In Harris v. Quinn, the court, also 5-4, held that Illinois could not require that non-union home health care workers pay the percentage of union dues which go to support the collective bargaining activities of the union. Under Abood v. Detroit Board of Education, no one can be forced to join a union, but non-union members must pay for the collective bargaining of the union because they benefit from the union in their pay, working conditions, and representation. But Justice Alito, writing for the court, held that Abood is limited to “full-fledged” government workers and it is an “anomaly” that should not be extended to “quasi-government” employees, which is how it saw home health care workers.
In Town of Greece v. Galloway, the court ruled 5-4 that it did not violate the Establishment Clause for a town to invite only Christian clergy members almost every month for a 10-year period to deliver prayers before legislative sessions, even when the vast majority of these prayers were explicitly Christian in their content. The court indicated that the Establishment Clause is violated only if there is a pattern of prayer over time that proselytizes or denigrates religion or reflects an impermissible government purpose.
And in Burwell v. Hobby Lobby, the court held 5-4 that it violates the federal Religious Freedom Restoration Act to require that a for-profit close corporation provide insurance for employees that pays for contraceptives that its owners find objectionable on religious grounds. This is likely to open the door to challenges by other corporations to insurance mandates and other federal laws that they claim violate the religious beliefs of the owners.

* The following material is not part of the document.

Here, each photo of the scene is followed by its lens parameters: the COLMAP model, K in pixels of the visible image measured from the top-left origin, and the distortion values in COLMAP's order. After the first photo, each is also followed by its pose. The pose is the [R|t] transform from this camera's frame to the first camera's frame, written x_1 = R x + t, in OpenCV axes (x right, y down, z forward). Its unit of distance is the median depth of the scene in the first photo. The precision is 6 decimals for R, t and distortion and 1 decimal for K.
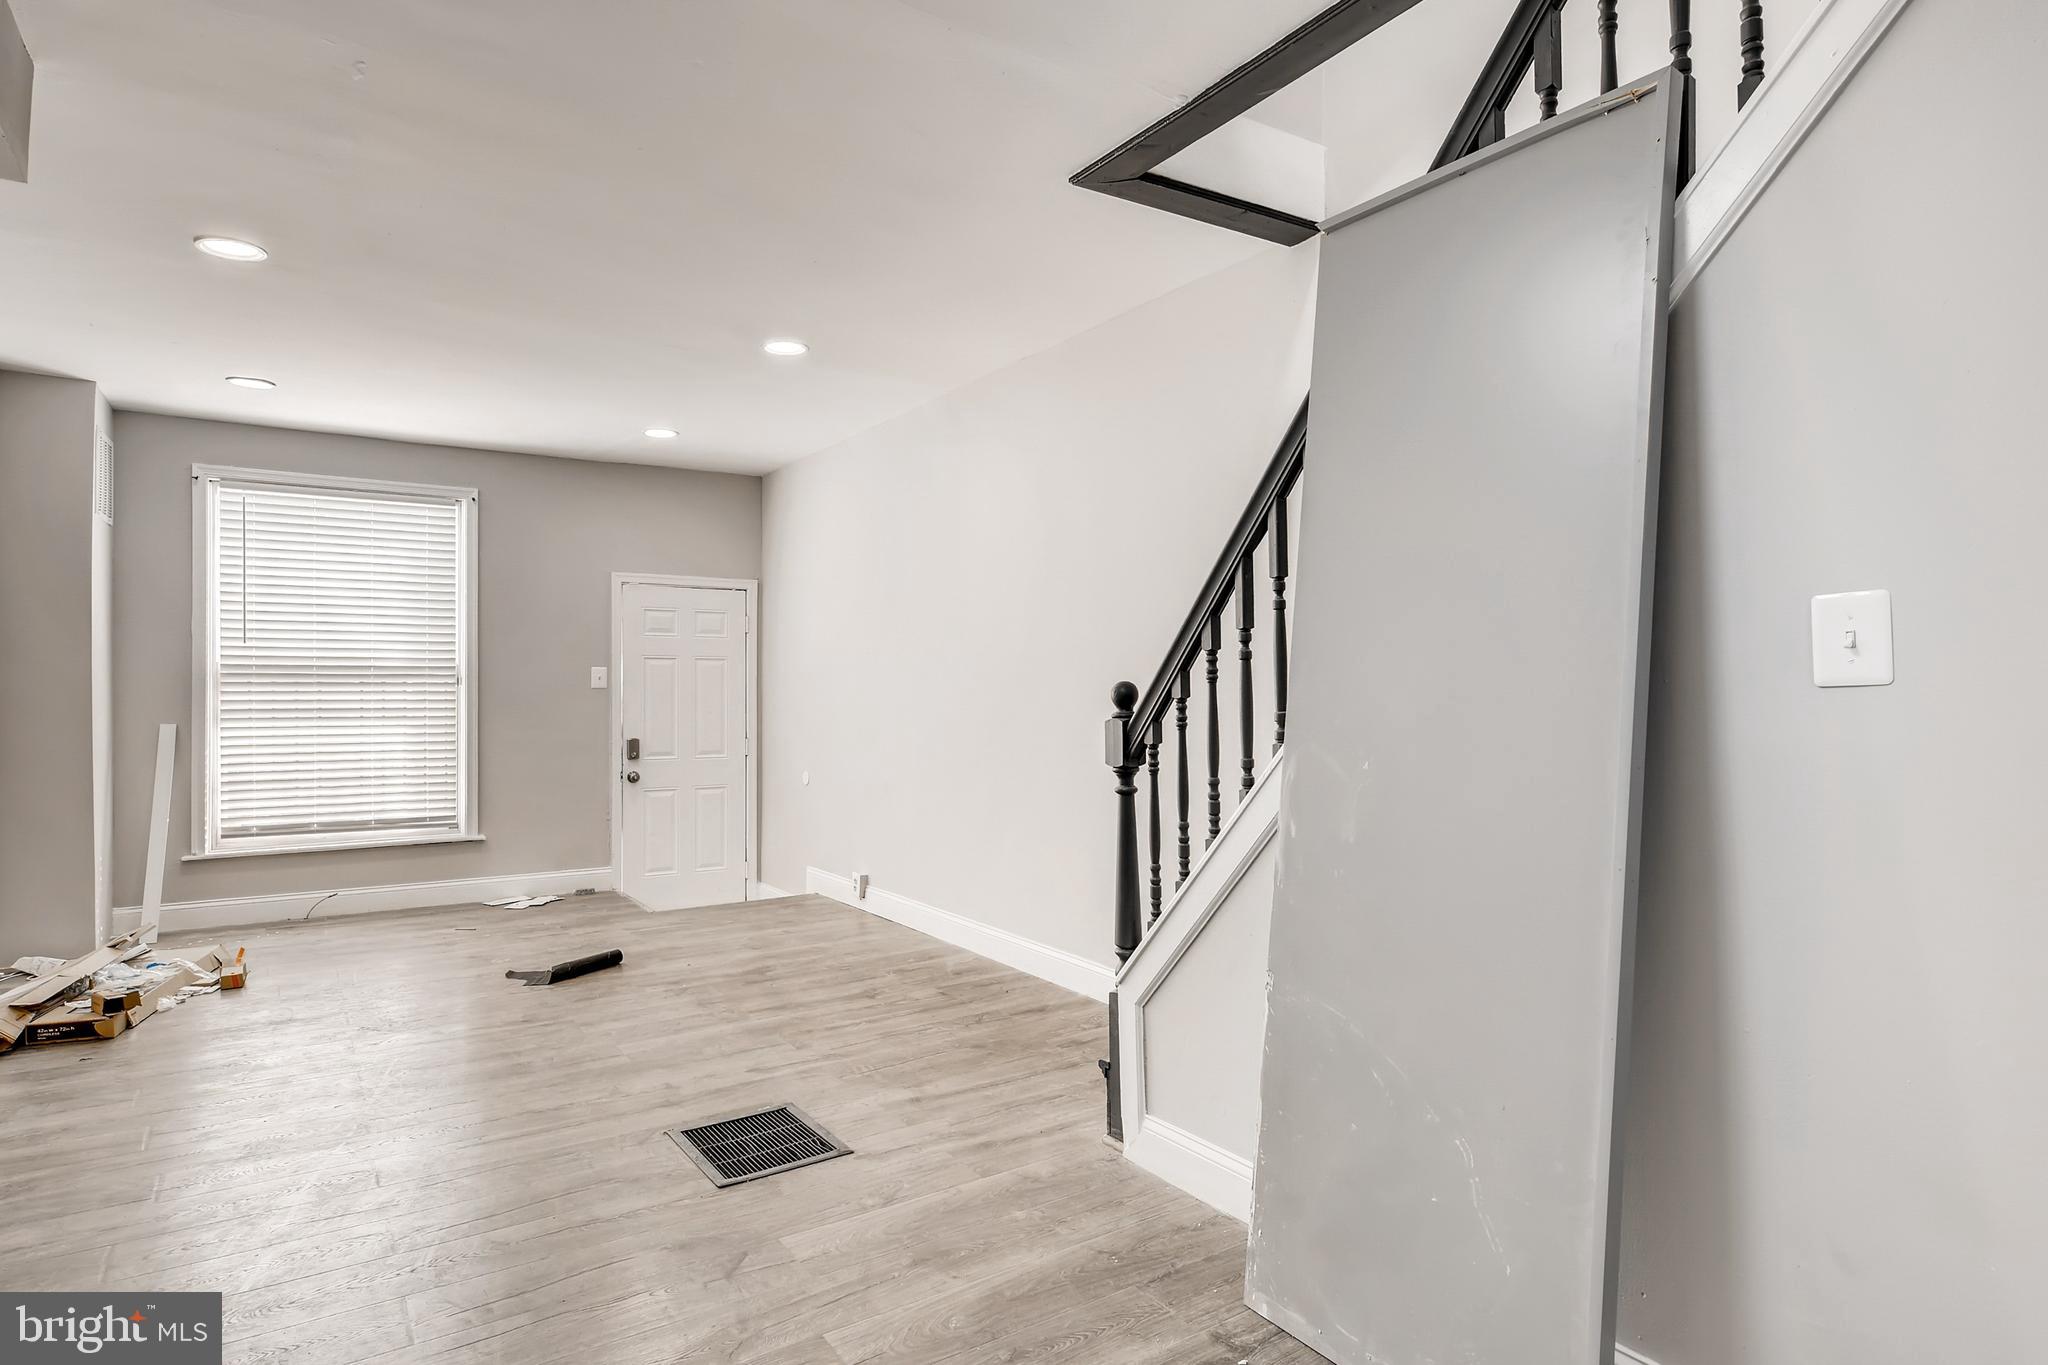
lens RADIAL K [[1084.4, 0, 1024.0], [0, 1084.4, 682.5], [0, 0, 1]] dist [0.005167, 0.001054]
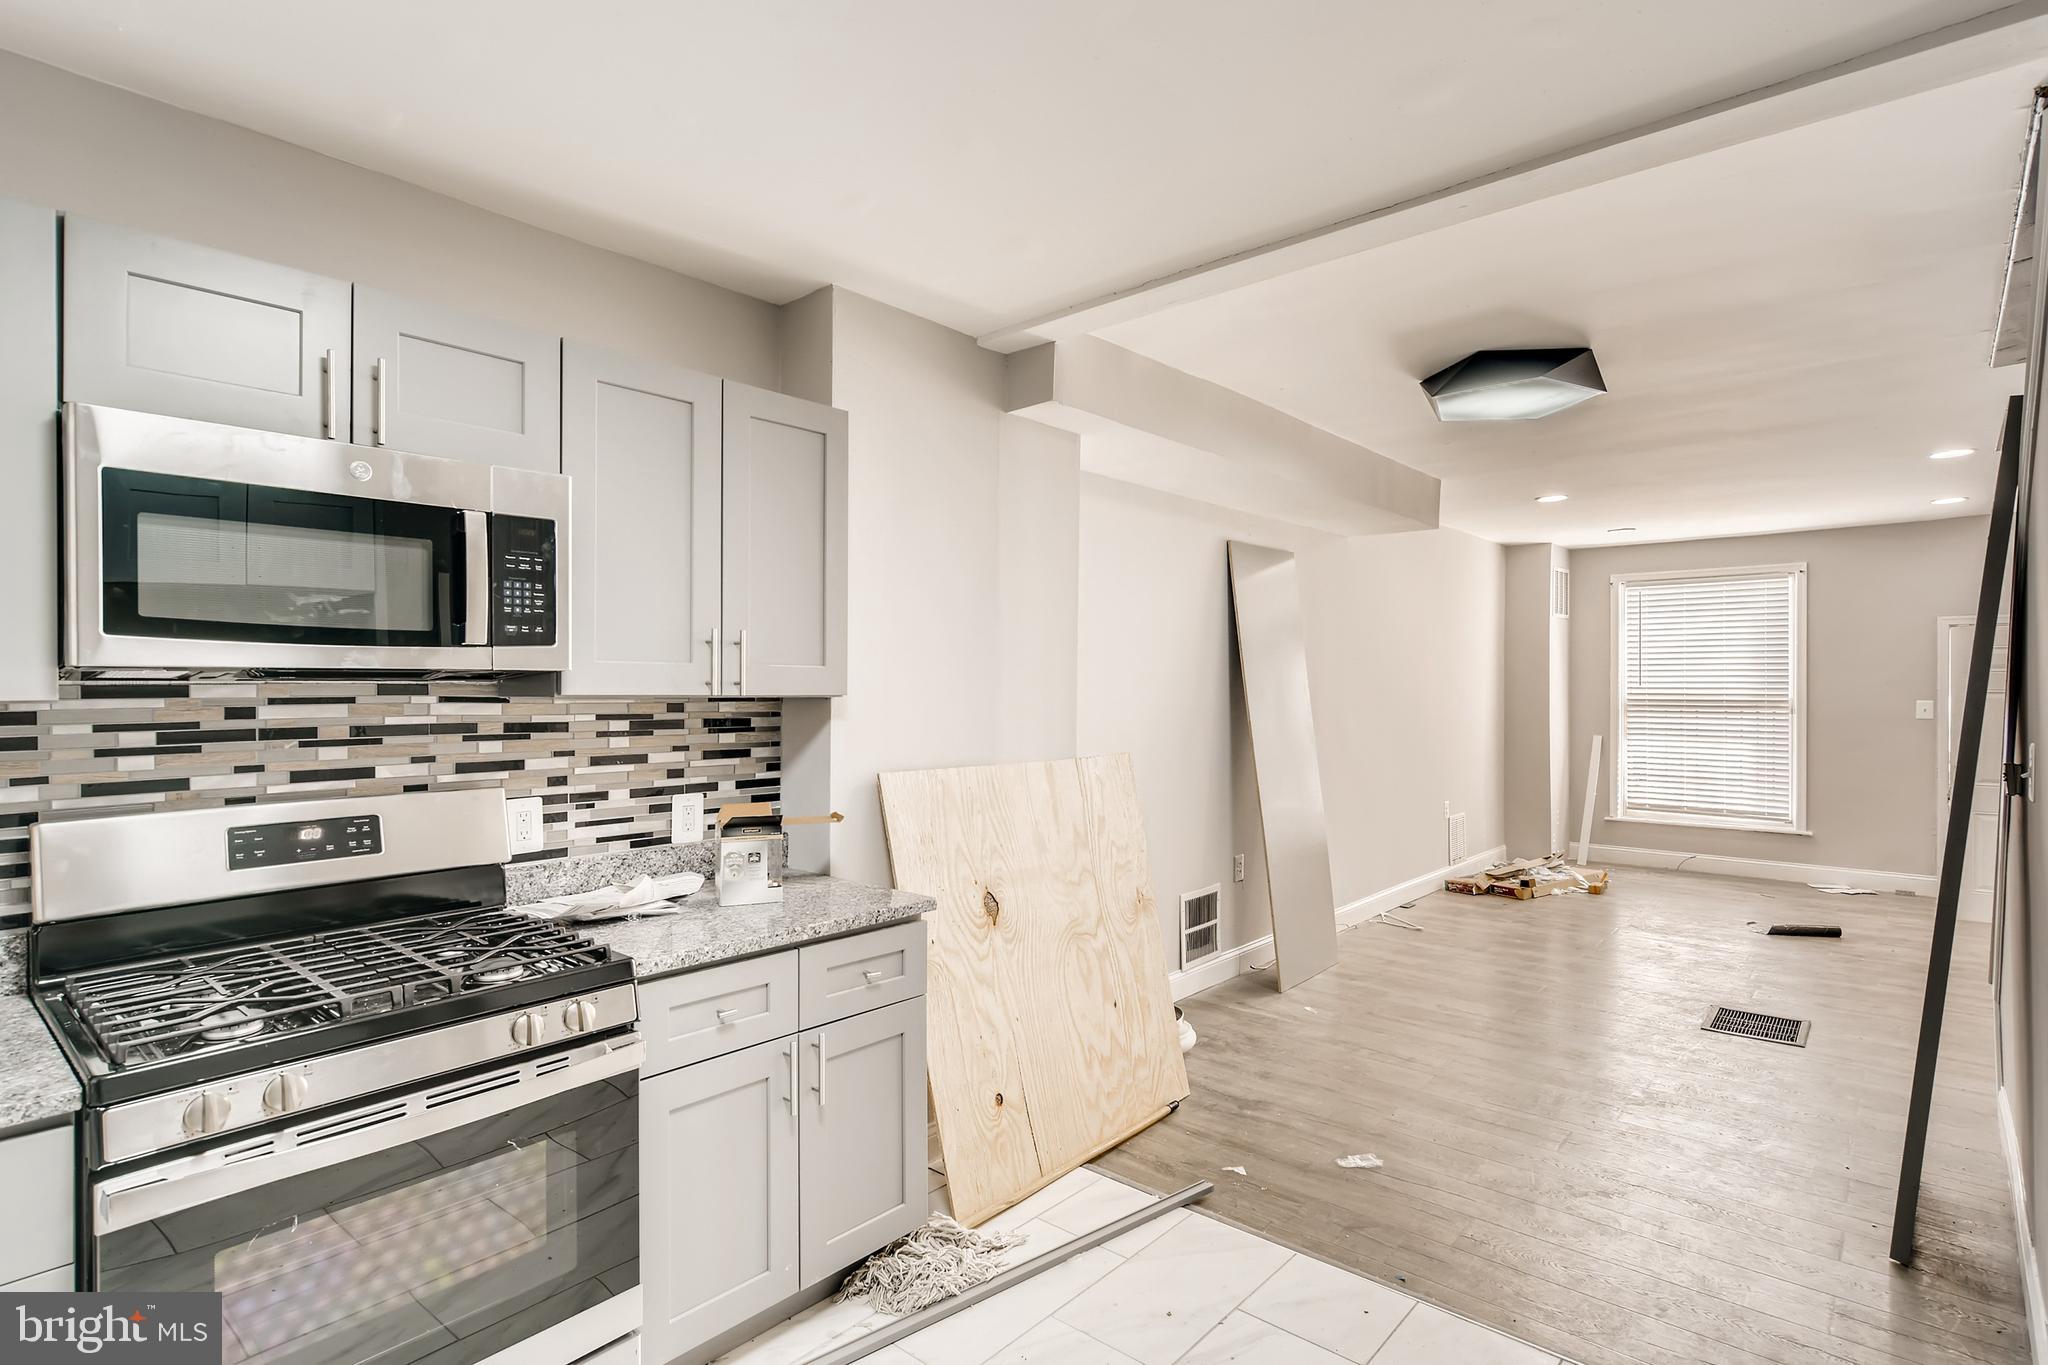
lens RADIAL K [[1036.6, 0, 1037.0], [0, 1036.6, 681.1], [0, 0, 1]] dist [0.000986, 0.000629]
pose [[0.261589, -0.000577, -0.965179, 0.700728], [0.010731, 0.999940, 0.002310, -0.079189], [0.965120, -0.010962, 0.261579, -0.318777]]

One case that was unanimous and very significant was Riley v. California. The court held that absent a warrant or exigent circumstances the police cannot look at the content of a person’s cell phone. It is the most important Supreme Court decision about the importance of informational privacy. Chief Justice Roberts wrote for a unanimous court. Justice Alito wrote a short concurrence stressing the need for legislation.
It seems quite likely that the court next term will have cases dealing with abortion rights, affirmative action, the Affordable Care Act, and marriage equality. Although certiorari has not yet been granted by the Supreme Court in these cases, they are poised for review. If this happens, it is safe to predict that no one will be writing about the consensus or unanimity in October Term 2014.
Erwin Chemerinsky, Dean and Distinguished Professor of Law, and Raymond Pryke Professor of First Amendment Law at the University of California, Irvine School of Law, is one of the nation’s top experts in constitutional law, federal practice, civil rights and civil liberties, and appellate litigation. He is the author of seven books, the latest being The Conservative Assault on the Constitution (Simon & Schuster, 2010). His casebook, Constitutional Law, is one of the most widely read law textbooks in the country. Chemerinsky has also written nearly 200 law review articles in journals such as the Harvard Law Review, Michigan Law Review, Northwestern Law Review, University of Pennsylvania Law Review, Stanford Law Review and Yale Law Journal. He frequently argues appellate cases, including matters before the U.S. Supreme Court and the U.S. Court of Appeal, and regularly serves as a commentator on legal issues for national and local media. He holds a J.D. from Harvard Law School and a B.S. from Northwestern University.
Updated Aug. 8 to correctly state that according to Hall v. Florida, a person would be deemed ineligible for the death penalty if his or her IQ is below 70.